**Assignment:** Reproduce from the records below, with no pictures, exactly the lines between the one containing "Figure 2. Magnetic" and the one containing "Table 3. Characteristics", inclusive.

**Records:**
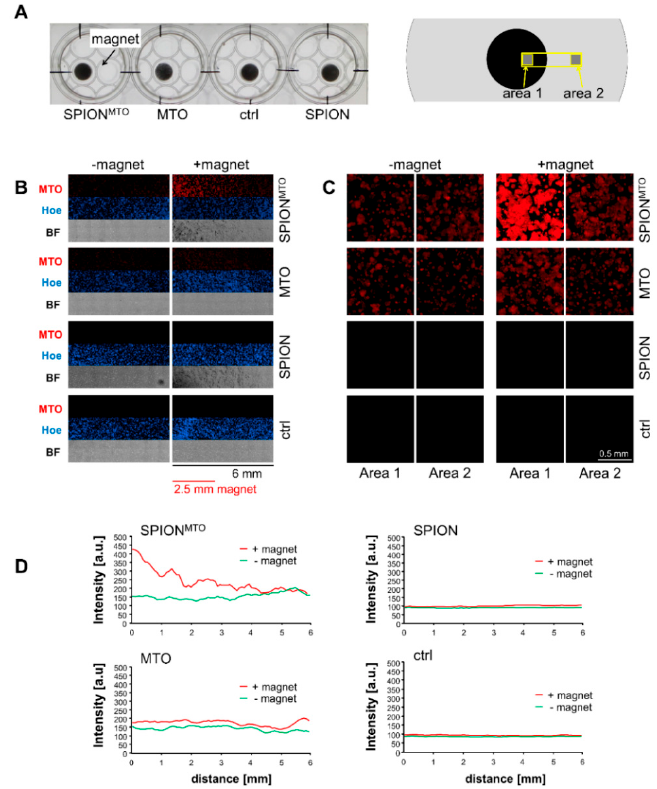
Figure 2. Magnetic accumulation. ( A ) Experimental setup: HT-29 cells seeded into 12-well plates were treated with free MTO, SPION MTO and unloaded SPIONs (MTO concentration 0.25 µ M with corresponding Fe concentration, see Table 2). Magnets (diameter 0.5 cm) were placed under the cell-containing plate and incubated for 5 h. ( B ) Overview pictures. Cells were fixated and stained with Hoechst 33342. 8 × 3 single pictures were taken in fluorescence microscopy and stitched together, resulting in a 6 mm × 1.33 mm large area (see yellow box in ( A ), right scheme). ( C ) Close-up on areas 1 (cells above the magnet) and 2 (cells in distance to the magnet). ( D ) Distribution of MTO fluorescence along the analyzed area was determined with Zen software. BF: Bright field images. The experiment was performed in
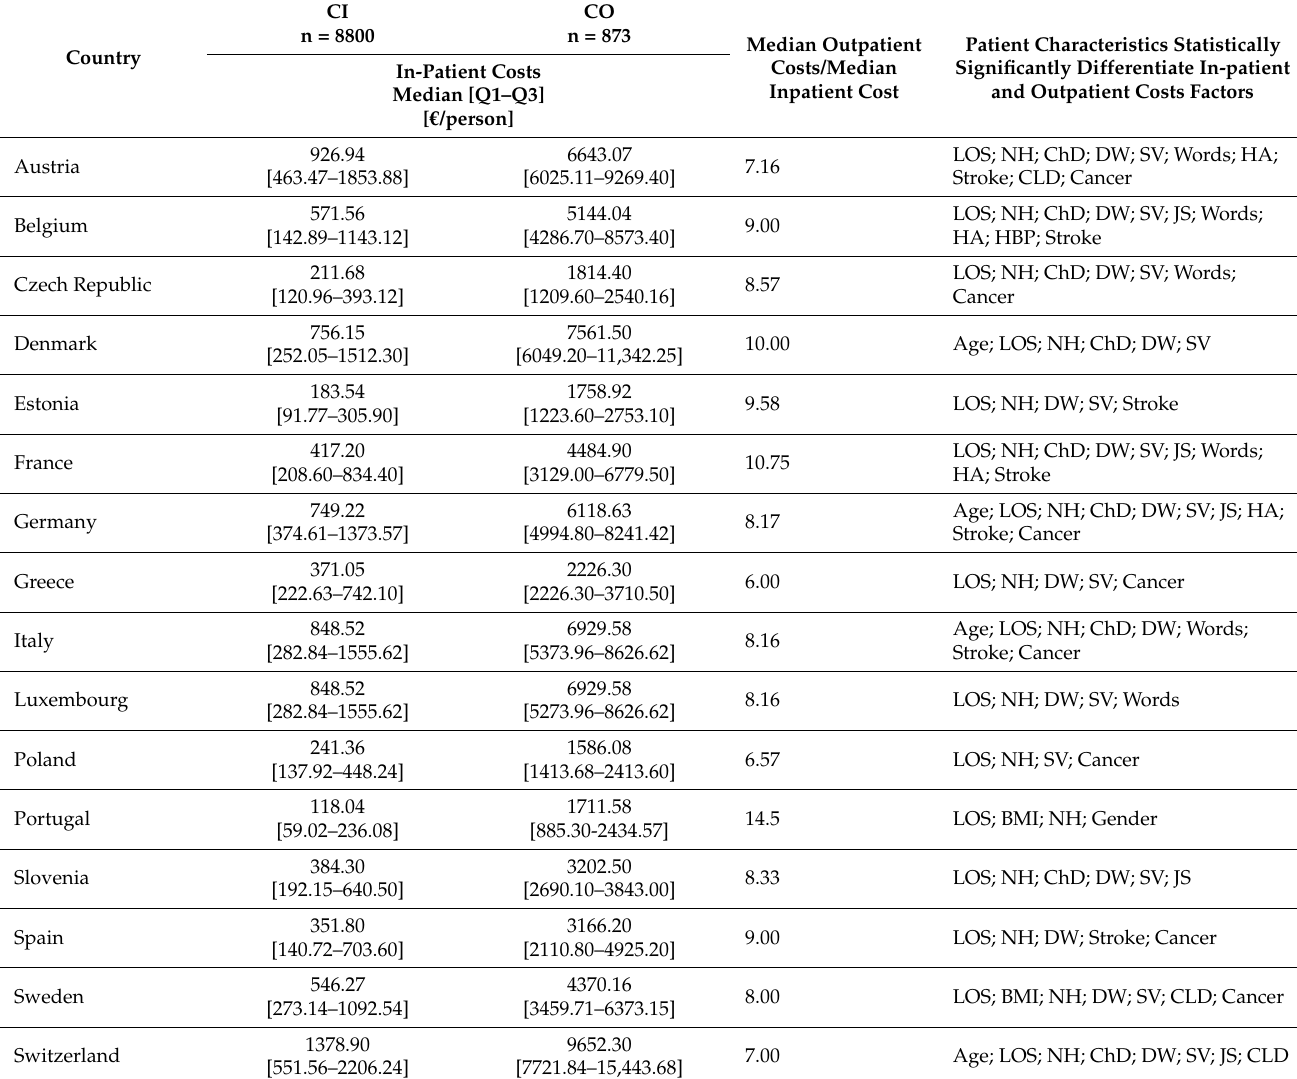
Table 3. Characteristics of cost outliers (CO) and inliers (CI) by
* * *
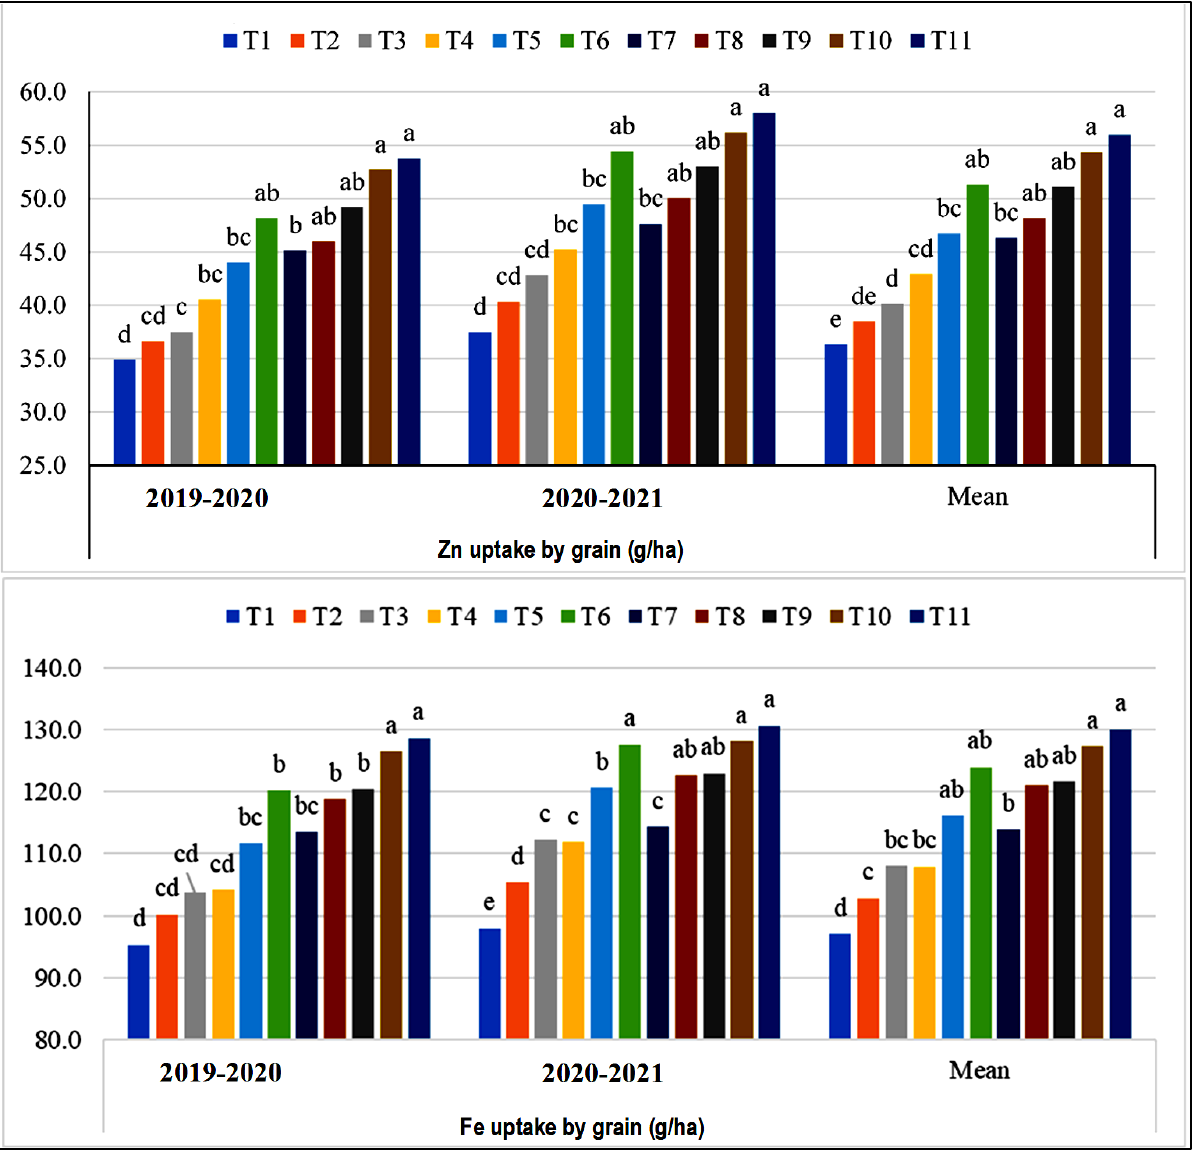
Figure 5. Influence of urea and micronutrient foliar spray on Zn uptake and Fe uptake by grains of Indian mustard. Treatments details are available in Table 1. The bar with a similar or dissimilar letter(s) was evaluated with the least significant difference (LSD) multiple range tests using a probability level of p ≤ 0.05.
==
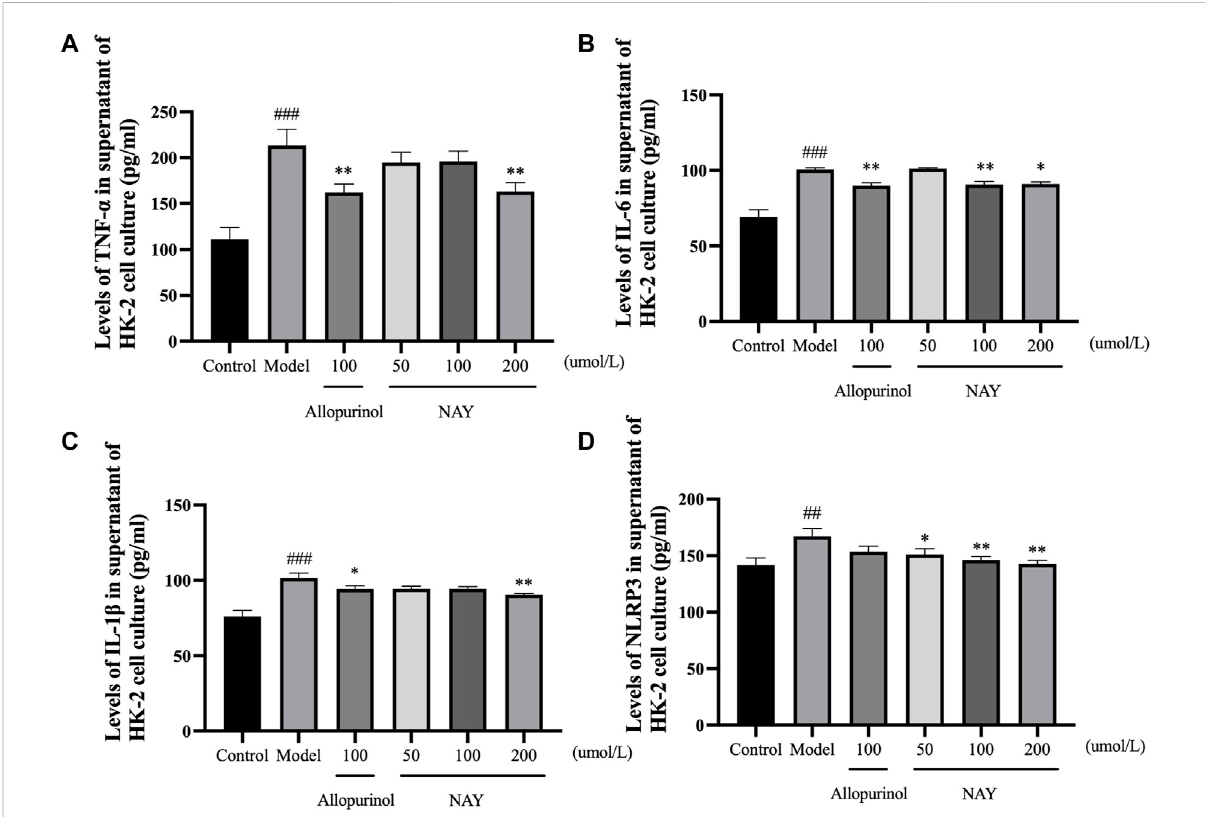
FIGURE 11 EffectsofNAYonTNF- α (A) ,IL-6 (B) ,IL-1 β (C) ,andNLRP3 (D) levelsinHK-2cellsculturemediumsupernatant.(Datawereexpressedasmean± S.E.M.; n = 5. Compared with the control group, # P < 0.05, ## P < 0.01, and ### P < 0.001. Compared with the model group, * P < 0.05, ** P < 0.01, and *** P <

**Task output:**
Figure 2. Magnetic accumulation. ( A ) Experimental setup: HT-29 cells seeded into 12-well plates were treated with free MTO, SPION MTO and unloaded SPIONs (MTO concentration 0.25 µ M with corresponding Fe concentration, see Table 2). Magnets (diameter 0.5 cm) were placed under the cell-containing plate and incubated for 5 h. ( B ) Overview pictures. Cells were fixated and stained with Hoechst 33342. 8 × 3 single pictures were taken in fluorescence microscopy and stitched together, resulting in a 6 mm × 1.33 mm large area (see yellow box in ( A ), right scheme). ( C ) Close-up on areas 1 (cells above the magnet) and 2 (cells in distance to the magnet). ( D ) Distribution of MTO fluorescence along the analyzed area was determined with Zen software. BF: Bright field images. The experiment was performed in
Table 3. Characteristics of cost outliers (CO) and inliers (CI) by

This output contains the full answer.